Supplied text:
******************************

Sherrod Brown has sold his stocks, and wants colleagues to sell, too
February 5, 2012
WASHINGTON,
D.C. -- The U.S. Senate is preparing to vote this week on a bill that
would
expressly prohibit lawmakers and their staffs from using “nonpublic
information,” gained through their official duties, for their personal
benefit.
It would
end what lawmakers say is confusion about when and whether existing
insider-trading laws apply to them.
Can
well-educated (and wealthy, for the most part) leaders really be
confused about
right, wrong and breaking the law?
Well,
considering that Congress is even considering this, Ohio Democratic
U.S. Sen.
Sherrod Brown says the Senate should go a step further. Brown and
Oregon
Democratic Sen. Jeff Merkley are pushing an amendment to prohibit
senators from
even owning individual stocks.
Senators
would have to put their stocks in a blind trust for someone else to
manage
independently, or sell the stocks and put the money in broad-based
mutual
funds.
Brown’s
measure would be broad enough to cover not only insider trading but
also
conflicts of interest, genuine and perceived.
For
example, he said during a conference call with reporters today,
“Members of the
Senate who own oil stocks shouldn’t be voting on energy issues, period.

******************************

Data extract:
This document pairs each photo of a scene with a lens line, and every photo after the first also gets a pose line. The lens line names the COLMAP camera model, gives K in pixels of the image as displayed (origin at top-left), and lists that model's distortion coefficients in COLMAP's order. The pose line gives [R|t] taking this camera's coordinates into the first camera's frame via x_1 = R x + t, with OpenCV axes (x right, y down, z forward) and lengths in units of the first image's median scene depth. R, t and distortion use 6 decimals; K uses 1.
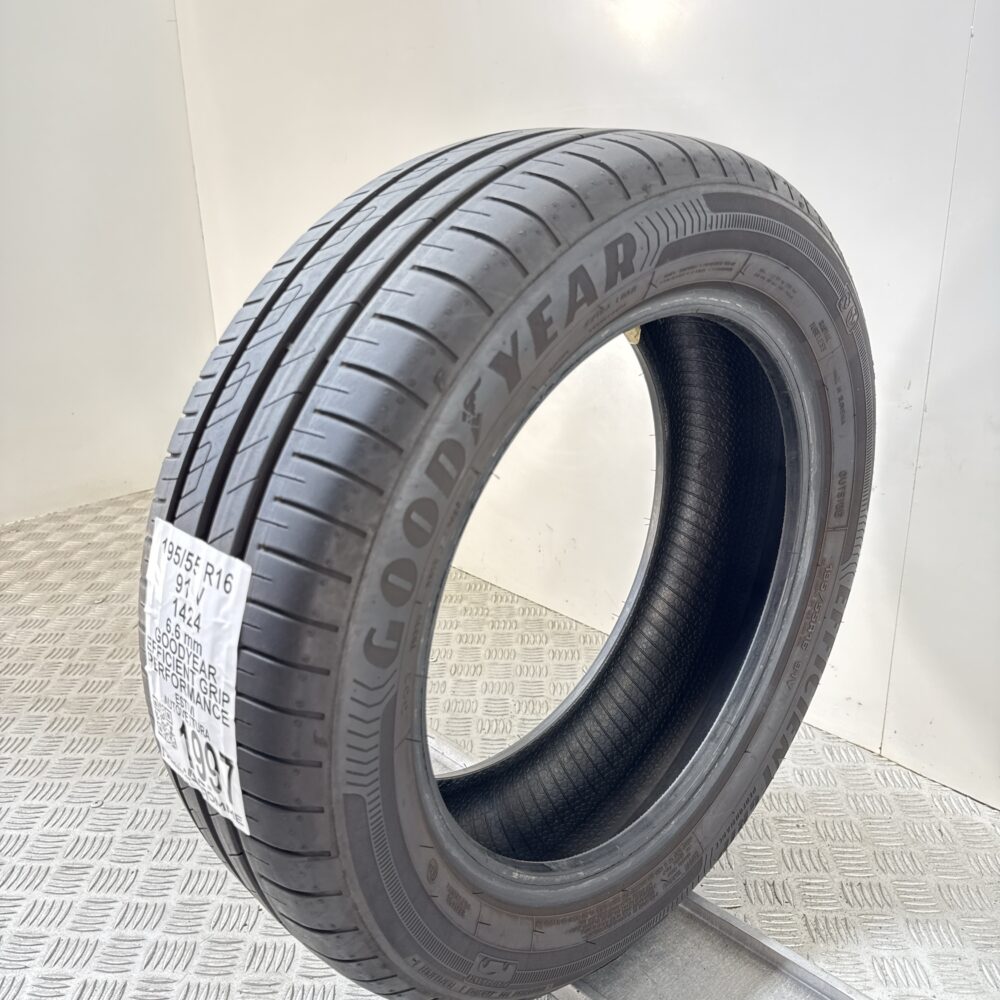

******************************

Activity list:
• 1. Answer each of the following from the article on Sherrod Brown and senators' stock ownership:
(a) What would the bill the Senate is preparing to vote on expressly prohibit lawmakers and their staffs from doing?
(b) Which senator from Oregon is pushing the amendment together with Brown?
(c) Under the amendment, what two options would senators have for their stocks?
• 2. Duplicate the passage of the article on Sherrod Brown, starting with "Sherrod Brown has" and going on through "apply to them.".
Rely solely on the article to complete what is asked.

Task-by-task outputs:
• 1.
(a) Using "nonpublic information," gained through their official duties, for their personal benefit.
(b) Jeff Merkley.
(c) Putting their stocks in a blind trust for someone else to manage independently, or selling the stocks and putting the money in broad-based mutual funds.

• 2.
Sherrod Brown has sold his stocks, and wants colleagues to sell, too
February 5, 2012
WASHINGTON,
D.C. -- The U.S. Senate is preparing to vote this week on a bill that
would
expressly prohibit lawmakers and their staffs from using “nonpublic
information,” gained through their official duties, for their personal
benefit.
It would
end what lawmakers say is confusion about when and whether existing
insider-trading laws apply to them.